The Afghan government has banned live coverage of militant attacks in a bid to prevent the Taliban from exploiting television news to their advantage, sparking swift criticism of censorship on Tuesday.
The ban appears to apply to domestic and international news organisations, although the country's intelligence agency refused to provide details.
Afghanistan's constitution guarantees freedom of speech and media.
An official at the government's media unit confirmed the ban.
A spokesman said live television coverage of attacks -- such as that in Kabul last Friday which killed 16 people -- could alert militant organisations to police actions against their operatives on the ground.
"While journalists are going to the scene of ongoing attacks, they endanger themselves and also they help inform the enemy with their live broadcasts or reporting of the progress of (police) operations," Hakim Ashir, the head of the Government Media and Information Centre, told AFP.
The National Directorate for Security (NDS) refused to comment when contacted by AFP. A spokesman said only that media organisations would be "invited in small groups to meetings and the new rule will explained to them".
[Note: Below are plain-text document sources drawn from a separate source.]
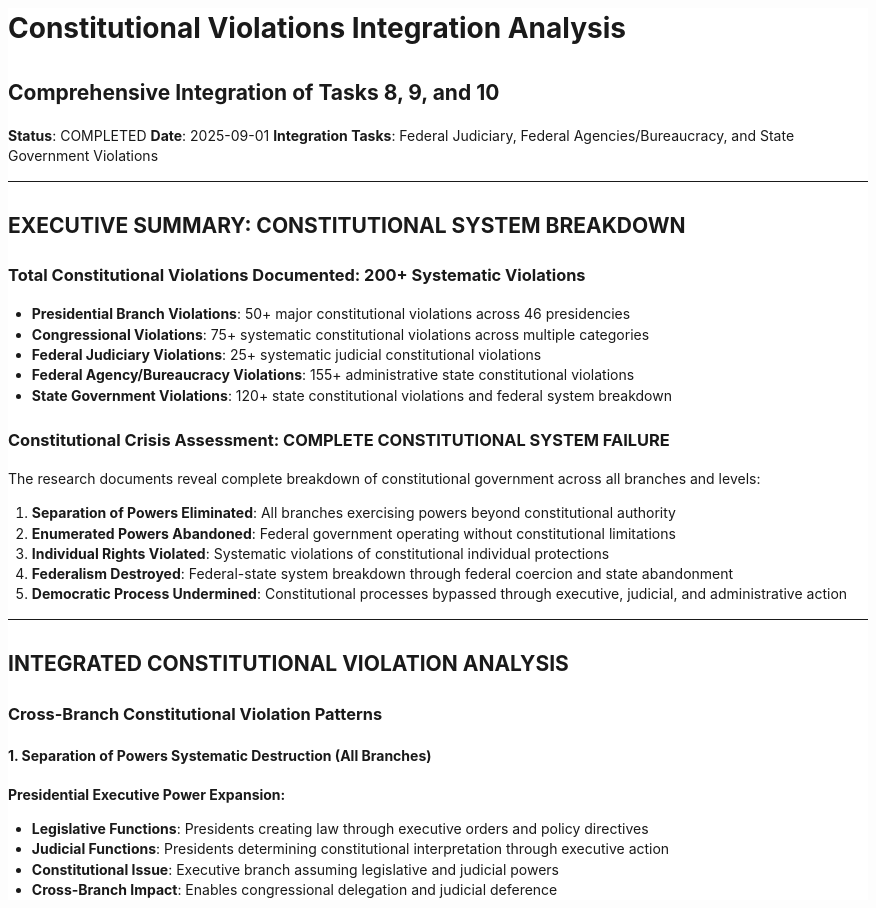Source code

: # Constitutional Violations Integration Analysis
## Comprehensive Integration of Tasks 8, 9, and 10

**Status**: COMPLETED
**Date**: 2025-09-01
**Integration Tasks**: Federal Judiciary, Federal Agencies/Bureaucracy, and State Government Violations

---

## EXECUTIVE SUMMARY: CONSTITUTIONAL SYSTEM BREAKDOWN

### **Total Constitutional Violations Documented**: 200+ Systematic Violations
- **Presidential Branch Violations**: 50+ major constitutional violations across 46 presidencies
- **Congressional Violations**: 75+ systematic constitutional violations across multiple categories
- **Federal Judiciary Violations**: 25+ systematic judicial constitutional violations
- **Federal Agency/Bureaucracy Violations**: 155+ administrative state constitutional violations
- **State Government Violations**: 120+ state constitutional violations and federal system breakdown

### **Constitutional Crisis Assessment**: COMPLETE CONSTITUTIONAL SYSTEM FAILURE
The research documents reveal complete breakdown of constitutional government across all branches and levels:
1. **Separation of Powers Eliminated**: All branches exercising powers beyond constitutional authority
2. **Enumerated Powers Abandoned**: Federal government operating without constitutional limitations
3. **Individual Rights Violated**: Systematic violations of constitutional individual protections
4. **Federalism Destroyed**: Federal-state system breakdown through federal coercion and state abandonment
5. **Democratic Process Undermined**: Constitutional processes bypassed through executive, judicial, and administrative action

---

## INTEGRATED CONSTITUTIONAL VIOLATION ANALYSIS

### **Cross-Branch Constitutional Violation Patterns**

#### **1. Separation of Powers Systematic Destruction (All Branches)**

**Presidential Executive Power Expansion:**
- **Legislative Functions**: Presidents creating law through executive orders and policy directives
- **Judicial Functions**: Presidents determining constitutional interpretation through executive action
- **Constitutional Issue**: Executive branch assuming legislative and judicial powers
- **Cross-Branch Impact**: Enables congressional delegation and judicial deference
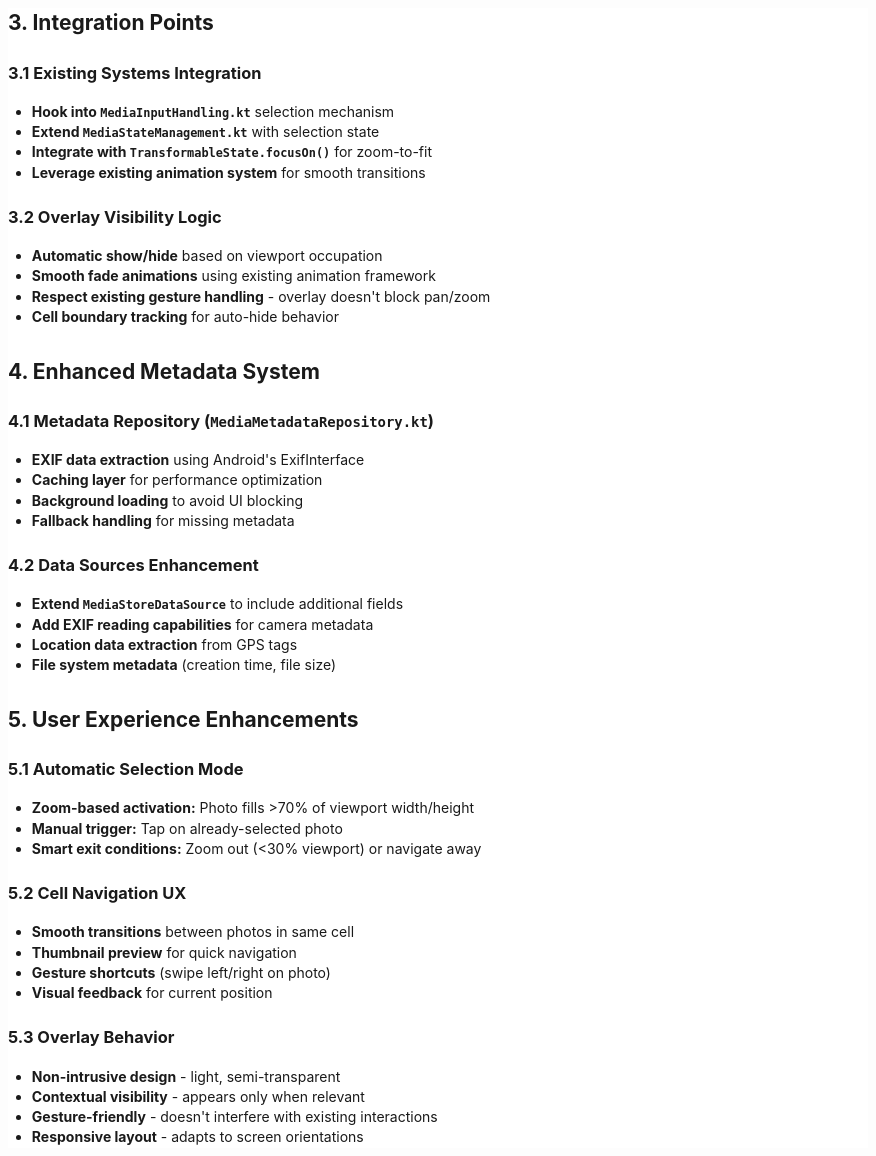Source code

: ## 3. **Integration Points**

### 3.1 Existing Systems Integration
- **Hook into `MediaInputHandling.kt`** selection mechanism
- **Extend `MediaStateManagement.kt`** with selection state
- **Integrate with `TransformableState.focusOn()`** for zoom-to-fit
- **Leverage existing animation system** for smooth transitions

### 3.2 Overlay Visibility Logic
- **Automatic show/hide** based on viewport occupation
- **Smooth fade animations** using existing animation framework
- **Respect existing gesture handling** - overlay doesn't block pan/zoom
- **Cell boundary tracking** for auto-hide behavior

## 4. **Enhanced Metadata System**

### 4.1 Metadata Repository (`MediaMetadataRepository.kt`)
- **EXIF data extraction** using Android's ExifInterface
- **Caching layer** for performance optimization
- **Background loading** to avoid UI blocking
- **Fallback handling** for missing metadata

### 4.2 Data Sources Enhancement
- **Extend `MediaStoreDataSource`** to include additional fields
- **Add EXIF reading capabilities** for camera metadata
- **Location data extraction** from GPS tags
- **File system metadata** (creation time, file size)

## 5. **User Experience Enhancements**

### 5.1 Automatic Selection Mode
- **Zoom-based activation:** Photo fills >70% of viewport width/height
- **Manual trigger:** Tap on already-selected photo
- **Smart exit conditions:** Zoom out (<30% viewport) or navigate away

### 5.2 Cell Navigation UX
- **Smooth transitions** between photos in same cell
- **Thumbnail preview** for quick navigation
- **Gesture shortcuts** (swipe left/right on photo)
- **Visual feedback** for current position

### 5.3 Overlay Behavior
- **Non-intrusive design** - light, semi-transparent
- **Contextual visibility** - appears only when relevant
- **Gesture-friendly** - doesn't interfere with existing interactions
- **Responsive layout** - adapts to screen orientations
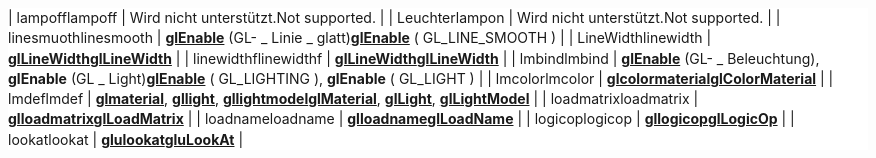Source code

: | <span data-ttu-id="5fcd9-446">lampoff</span><span class="sxs-lookup"><span data-stu-id="5fcd9-446">lampoff</span></span>          | <span data-ttu-id="5fcd9-447">Wird nicht unterstützt.</span><span class="sxs-lookup"><span data-stu-id="5fcd9-447">Not supported.</span></span>                                                                                                                                                                                                                  |
| <span data-ttu-id="5fcd9-448">Leuchter</span><span class="sxs-lookup"><span data-stu-id="5fcd9-448">lampon</span></span>           | <span data-ttu-id="5fcd9-449">Wird nicht unterstützt.</span><span class="sxs-lookup"><span data-stu-id="5fcd9-449">Not supported.</span></span>                                                                                                                                                                                                                  |
| <span data-ttu-id="5fcd9-450">linesmuoth</span><span class="sxs-lookup"><span data-stu-id="5fcd9-450">linesmooth</span></span>       | <span data-ttu-id="5fcd9-451">[**glEnable**](glenable.md) (GL- \_ Linie \_ glatt)</span><span class="sxs-lookup"><span data-stu-id="5fcd9-451">[**glEnable**](glenable.md) ( GL\_LINE\_SMOOTH )</span></span>                                                                                                                                                                               |
| <span data-ttu-id="5fcd9-452">LineWidth</span><span class="sxs-lookup"><span data-stu-id="5fcd9-452">linewidth</span></span>        | [<span data-ttu-id="5fcd9-453">**glLineWidth**</span><span class="sxs-lookup"><span data-stu-id="5fcd9-453">**glLineWidth**</span></span>](gllinewidth.md)                                                                                                                                                                                              |
| <span data-ttu-id="5fcd9-454">linewidthf</span><span class="sxs-lookup"><span data-stu-id="5fcd9-454">linewidthf</span></span>       | [<span data-ttu-id="5fcd9-455">**glLineWidth**</span><span class="sxs-lookup"><span data-stu-id="5fcd9-455">**glLineWidth**</span></span>](gllinewidth.md)                                                                                                                                                                                              |
| <span data-ttu-id="5fcd9-456">lmbind</span><span class="sxs-lookup"><span data-stu-id="5fcd9-456">lmbind</span></span>           | <span data-ttu-id="5fcd9-457">[**glEnable**](glenable.md) (GL- \_ Beleuchtung), **glEnable** (GL \_ Light)</span><span class="sxs-lookup"><span data-stu-id="5fcd9-457">[**glEnable**](glenable.md) ( GL\_LIGHTING ), **glEnable** ( GL\_LIGHT )</span></span>                                                                                                                                                       |
| <span data-ttu-id="5fcd9-458">lmcolor</span><span class="sxs-lookup"><span data-stu-id="5fcd9-458">lmcolor</span></span>          | [<span data-ttu-id="5fcd9-459">**glcolormaterial**</span><span class="sxs-lookup"><span data-stu-id="5fcd9-459">**glColorMaterial**</span></span>](glcolormaterial.md)                                                                                                                                                                                      |
| <span data-ttu-id="5fcd9-460">lmdef</span><span class="sxs-lookup"><span data-stu-id="5fcd9-460">lmdef</span></span>            | <span data-ttu-id="5fcd9-461">[**glmaterial**](glmaterial-functions.md), [**gllight**](gllight-functions.md), [**gllightmodel**](gllightmodel-functions.md)</span><span class="sxs-lookup"><span data-stu-id="5fcd9-461">[**glMaterial**](glmaterial-functions.md), [**glLight**](gllight-functions.md), [**glLightModel**](gllightmodel-functions.md)</span></span>                                                                                                |
| <span data-ttu-id="5fcd9-462">loadmatrix</span><span class="sxs-lookup"><span data-stu-id="5fcd9-462">loadmatrix</span></span>       | [<span data-ttu-id="5fcd9-463">**glloadmatrix**</span><span class="sxs-lookup"><span data-stu-id="5fcd9-463">**glLoadMatrix**</span></span>](glloadmatrix.md)                                                                                                                                                                                            |
| <span data-ttu-id="5fcd9-464">loadname</span><span class="sxs-lookup"><span data-stu-id="5fcd9-464">loadname</span></span>         | [<span data-ttu-id="5fcd9-465">**glloadname**</span><span class="sxs-lookup"><span data-stu-id="5fcd9-465">**glLoadName**</span></span>](glloadname.md)                                                                                                                                                                                                |
| <span data-ttu-id="5fcd9-466">logicop</span><span class="sxs-lookup"><span data-stu-id="5fcd9-466">logicop</span></span>          | [<span data-ttu-id="5fcd9-467">**gllogicop**</span><span class="sxs-lookup"><span data-stu-id="5fcd9-467">**glLogicOp**</span></span>](gllogicop.md)                                                                                                                                                                                                  |
| <span data-ttu-id="5fcd9-468">lookat</span><span class="sxs-lookup"><span data-stu-id="5fcd9-468">lookat</span></span>           | [<span data-ttu-id="5fcd9-469">**glulookat**</span><span class="sxs-lookup"><span data-stu-id="5fcd9-469">**gluLookAt**</span></span>](glulookat.md)                                                                                                                                                                                                  |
Afghanistan's Pajhwok news agency said some organisations -- including the BBC and Al-Jazeera -- had already been informed.
It reflects an earlier attempt to ban coverage of Taliban attacks during elections in August, under threat of expulsion for international reporters and confiscation of equipment for Afghans.
Afghan media groups slammed the latest move as censorship, saying it contravened the constitution.
"We see this as direct censorship. This is prevention of reporting and contravenes the constitution which says access to information is the right of everyone," said Rahimullah Samandar, head of the Afghanistan Independent Journalists' Association.
A reporter with a network told about the restrictions said live coverage probably helped save lives as people who watched telecasts "know to stay home and stay safe".
A major achievement since the Islamist regime of the Taliban was overthrown in 2001 was the growth of a thriving media industry, he said, with more than 20 private television channels and hundreds of newspapers and radio stations.
The NDS's Ashir said: "The government of Afghanistan supports freedom of speech and media, but live reporting of ongoing incidents has created some problems recently.
"The government of Afghanistan does not want... the enemy to benefit from such reporting."
A government spokesman denied media restrictions had been introduced and said there was no intention to restrict media at attack scenes.
"There are two things -- number one, the protection of the lives of the journalists," said Waheed Omar.
"Number two, a mechanism which will ensure the enemy does not use live broadcasts to plan or to get instructions to their people on the scene which makes not only the security forces vulnerable but also civilians and also journalists," he reporters.
He said "nothing has been discussed or conveyed to the media called restrictions" and had no comment on why news organisations were being told by the intelligence agency that their movements would be restricted.
Last Friday's assault in Kabul was launched by heavily-armed militants, some wearing explosives-packed suicide vests and police uniforms.
In one of the deadliest attacks on foreigners in the capital, nine Indians, a Frenchman, an Italian man and three Afghan policemen were among the dead.
Analysts said regular attacks in Kabul serve to show how vulnerable the city remains despite tight security, as the Taliban insurgency rages into a ninth year and foreign troop numbers are set to rise to 150,000 by August.